Horloger, journaliste, musicien, séducteur, gentilhomme de cour, affairiste, espion et marchand d'armes, Beaumarchais a le génie de la vie. Danseur, poète, entremetteur, insolent comme lui, le Figaro du Barbier de Séville tire les ficelles d'un complot amoureux entre un tuteur grognon et une pupille fine mouche. Une comédie irrésistible, étincelante. À Paris, jamais on ne s'est tant amusé au théâtre. Plus gai, plus insolent, plus subversif encore, le Figaro du Mariage, dix années durant, brave les censeurs, les ligues de vertu, le roi. En 1784, il triomphe à la Comédie-Française. C'est une des premières émeutes de la Révolution. Le valet n'accepte plus sa condition. Il défie son maître, d'égal à égal. La religion, l'aristocratie, la monarchie en sortent bafouées. Les larmes sous le rire, le célèbre monologue de Figaro résonne encore comme un des plus beaux chants de la condition humaine.
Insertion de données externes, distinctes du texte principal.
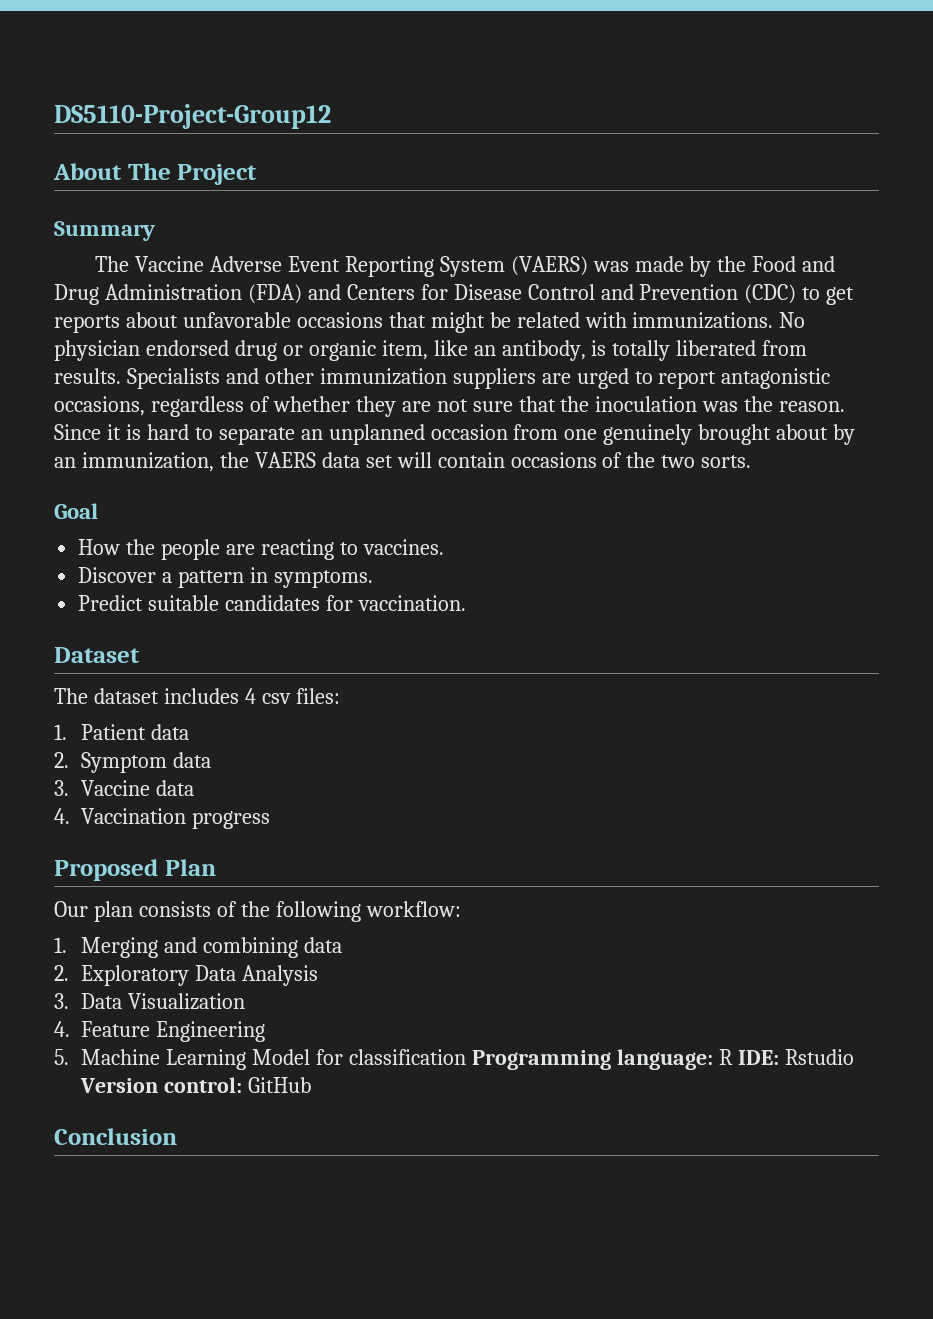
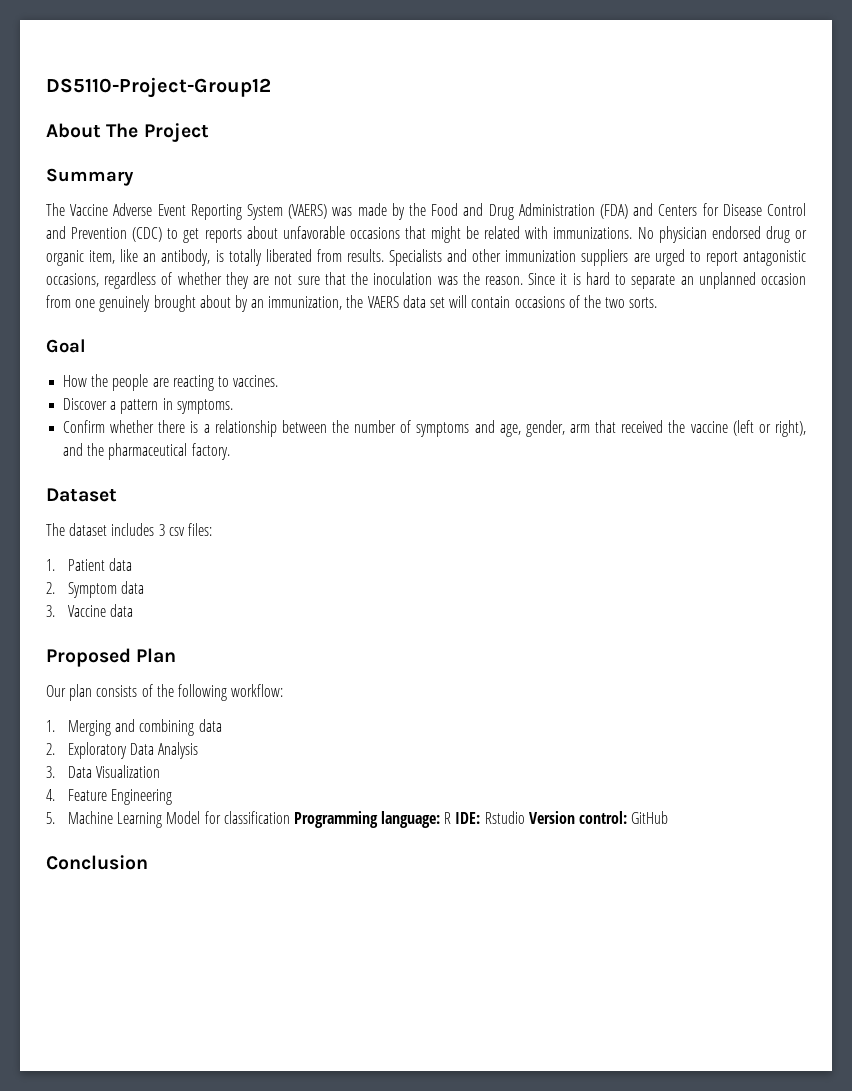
[78,595,466,611] Predict suitable candidates for vaccination. -> [63,420,806,437] [63,443,230,460] Confirm whether there is a relationship between the number of symptoms and age, gender, arm that received the vaccine (left or right), and the pharmaceutical factory.
[244,688,256,704] 4 -> [158,524,165,536] 3
[54,808,271,829] // 4. Vaccination progress -> (134, 610) none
Dès sa deuxième représentation, Le Barbier de Séville étourdit Paris de jeunesse et de gaieté. Un vieux tuteur difficile à duper, une pupille fine mouche, un aristocrate prétentieux et, pour mener la danse, le valet le plus insolent, rusé et spirituel de notre répertoire. Un provocateur qui ose demander, en 1775, combien de maîtres seraient capables d'être domestiques !
On peut donc s'amuser au théâtre, et ce Figaro ferait presque oublier Molière et Marivaux. Avec une intrigue italienne, des couleurs espagnoles, des souvenirs de Renart, Pathelin ou Scapin, Beaumarchais fabrique un héros national immortel, éclatant d'intelligence et de malice, dont l'impertinence reste à ce jour inégalée. Il ne faut jamais oublier Figaro, qui nous ordonne de rire, de danser, de vivre et d'être heureux.